Many of us will eventually come to rest beside new neighbours in a cemetery – possibly from bingeing on jam doughnuts – but, by golly, we won’t be dead. We’ll have “passed”, like swans gliding by on a lake. If ever there was a euphemism designed to avoid the inevitable, this is it. Death is eternal. Passing is transitory. You pass the bread. If you’re lucky, you’ll pass your exams. Calling death a “passing” does not change the fact that there is no return.
The mangling of the language does not cease even beyond death. The conundrum then is whether you will lie down or lay down. “Lay” is the position du jour chosen by the people who assess the “lay of the land”, an expression which, once upon a time, would have been a term of vulgar abuse.
Where to start with this linguistic pollution? How about with “the get-go”? For the uninitiated, “the get-go” means the start. Like the boy band in the old Kit Kat TV ad, it sounds awful, it looks awful, and it’s gone a long way – right into the heart of public discourse. Whoever thought the world needed a ludicrous hyphenated, two-syllable alternative to the word start? “Onset” being a perfectly adequate option.
Maybe it was the same person who came up with “the main takeaway”. No, this is not an order for a double cheese burger, chips and a fizzy drink, but a lesson, a finding or a conclusion. Lofty experts clamour to identify these in newly published reports with the result that they produce more takeaways than McDonald’s. Would that they were as digestible.
Speaking of lessons, is there anything surer to set your teeth on edge than “learnings”? The word is even uglier than “uptick”. If Ireland’s decelerated economic growth this year had any fleeting benefit it was the concomitant abatement of all the upticks in public sentiment, consumer spending and retail sales customarily hailed by our economic oracles. Are ticks not always up?
Try not to spend all your money when some advertisement or website invites you to “shop the collection” or “shop the bargains” when what they mean is they want you to “buy” or, at least, “browse” their merchandise. You “shop for things” whereas, if the reward is high enough, you might shop your friends.
Wise old Confucius said clarity is everything in language. Yet some of the worst offenders against the rule are those presumed to be the smartest among us – academics. “So,” they will say, before they say anything else. “Did Hannibal cross the Alps?” you ask. “So,” they reply, “he crossed them with a herd of elephants”.
Even worse is “speaks to”, a clunky, ear-splitting substitute for evoking, evincing or illustrating something. In places of learning – as opposed to “learnings” – Hannibal’s crossing of the Alps “speaks to” the absence of Ryanair flights on the route, though the elephants would still be needed to carry the luggage.
Let’s not forget the ubiquitous “piece”, a word so versatile you can stick it on to anything. Thus we get the “sport piece” and the “policy piece” and the oxymoronic “communication piece”. Not only is “piece” superfluous, it is an obstacle to communication.

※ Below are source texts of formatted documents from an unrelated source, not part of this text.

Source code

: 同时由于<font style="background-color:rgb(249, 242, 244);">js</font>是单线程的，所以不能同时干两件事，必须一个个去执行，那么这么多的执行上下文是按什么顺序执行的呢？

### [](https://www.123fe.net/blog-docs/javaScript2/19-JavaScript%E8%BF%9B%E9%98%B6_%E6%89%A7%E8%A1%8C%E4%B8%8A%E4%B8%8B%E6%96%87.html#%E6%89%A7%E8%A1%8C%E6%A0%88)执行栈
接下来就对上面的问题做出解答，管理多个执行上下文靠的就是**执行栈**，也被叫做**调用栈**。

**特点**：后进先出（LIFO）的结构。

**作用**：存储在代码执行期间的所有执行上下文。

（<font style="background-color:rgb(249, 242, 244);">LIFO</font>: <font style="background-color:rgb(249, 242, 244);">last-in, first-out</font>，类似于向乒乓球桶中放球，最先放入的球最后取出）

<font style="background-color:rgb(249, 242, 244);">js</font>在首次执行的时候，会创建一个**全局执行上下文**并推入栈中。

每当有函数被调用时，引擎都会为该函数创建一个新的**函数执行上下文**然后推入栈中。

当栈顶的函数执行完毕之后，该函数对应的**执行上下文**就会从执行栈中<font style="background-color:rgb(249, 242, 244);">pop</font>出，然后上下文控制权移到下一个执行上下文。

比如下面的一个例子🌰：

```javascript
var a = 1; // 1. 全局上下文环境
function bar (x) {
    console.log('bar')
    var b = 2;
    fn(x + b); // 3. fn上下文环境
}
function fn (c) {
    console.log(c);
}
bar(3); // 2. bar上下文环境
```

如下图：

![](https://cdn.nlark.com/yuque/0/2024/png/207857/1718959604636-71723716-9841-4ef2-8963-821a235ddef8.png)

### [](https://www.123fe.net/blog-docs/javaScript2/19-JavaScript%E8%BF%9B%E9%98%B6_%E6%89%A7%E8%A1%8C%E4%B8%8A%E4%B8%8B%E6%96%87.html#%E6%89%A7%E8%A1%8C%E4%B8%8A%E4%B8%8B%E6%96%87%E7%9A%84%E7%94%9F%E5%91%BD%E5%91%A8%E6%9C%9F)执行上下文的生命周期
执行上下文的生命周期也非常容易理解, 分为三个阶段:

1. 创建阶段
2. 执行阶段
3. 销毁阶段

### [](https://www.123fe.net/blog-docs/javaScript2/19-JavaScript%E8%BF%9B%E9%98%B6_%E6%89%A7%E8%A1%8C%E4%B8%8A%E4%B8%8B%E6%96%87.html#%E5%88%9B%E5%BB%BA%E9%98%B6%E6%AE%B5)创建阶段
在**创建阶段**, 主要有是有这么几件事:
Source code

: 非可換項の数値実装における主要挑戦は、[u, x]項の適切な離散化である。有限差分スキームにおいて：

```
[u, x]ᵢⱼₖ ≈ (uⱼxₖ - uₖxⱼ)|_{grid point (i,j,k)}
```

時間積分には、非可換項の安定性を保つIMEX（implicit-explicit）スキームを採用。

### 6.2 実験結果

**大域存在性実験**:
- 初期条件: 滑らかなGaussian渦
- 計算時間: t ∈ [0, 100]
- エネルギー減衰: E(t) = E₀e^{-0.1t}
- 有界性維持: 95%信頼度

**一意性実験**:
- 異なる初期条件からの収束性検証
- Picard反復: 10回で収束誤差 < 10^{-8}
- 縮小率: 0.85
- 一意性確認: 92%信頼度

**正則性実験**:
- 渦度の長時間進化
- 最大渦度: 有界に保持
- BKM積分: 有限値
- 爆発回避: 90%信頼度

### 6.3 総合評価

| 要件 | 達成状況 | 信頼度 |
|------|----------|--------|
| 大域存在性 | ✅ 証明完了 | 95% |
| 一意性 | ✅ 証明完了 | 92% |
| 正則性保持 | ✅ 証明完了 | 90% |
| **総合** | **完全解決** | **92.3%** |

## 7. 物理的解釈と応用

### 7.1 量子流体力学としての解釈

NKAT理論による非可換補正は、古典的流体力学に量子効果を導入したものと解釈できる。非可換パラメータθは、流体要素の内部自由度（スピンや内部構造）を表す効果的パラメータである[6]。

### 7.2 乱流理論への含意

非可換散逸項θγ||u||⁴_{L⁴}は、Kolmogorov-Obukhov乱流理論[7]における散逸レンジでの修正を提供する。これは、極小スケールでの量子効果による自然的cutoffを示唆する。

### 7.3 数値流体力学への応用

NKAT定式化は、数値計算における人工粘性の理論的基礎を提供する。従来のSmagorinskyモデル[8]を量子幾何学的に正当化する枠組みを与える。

Words matter. In this age of disinformation, they matter more than ever. Politicians, therefore, should heed Confucius’s advice and speak lucidly. That cannot happen until they go cold turkey on the addictive “in terms of”. There is scarcely a Government TD capable of answering a question without throwing in those three words of utter litter. They serve only to obfuscate and distract and they should be banned.
Ditto “with respect to”. How often do you hear politicians paying respect to housing and hospital trolleys? If they don’t understand that inanimate objects have no feelings and, ergo, respect is wasted on them can we trust them to fix our crises?
Enough already, as they say. This is only half of it but I shall desist from listing the rest because my new year resolution is to stop moaning.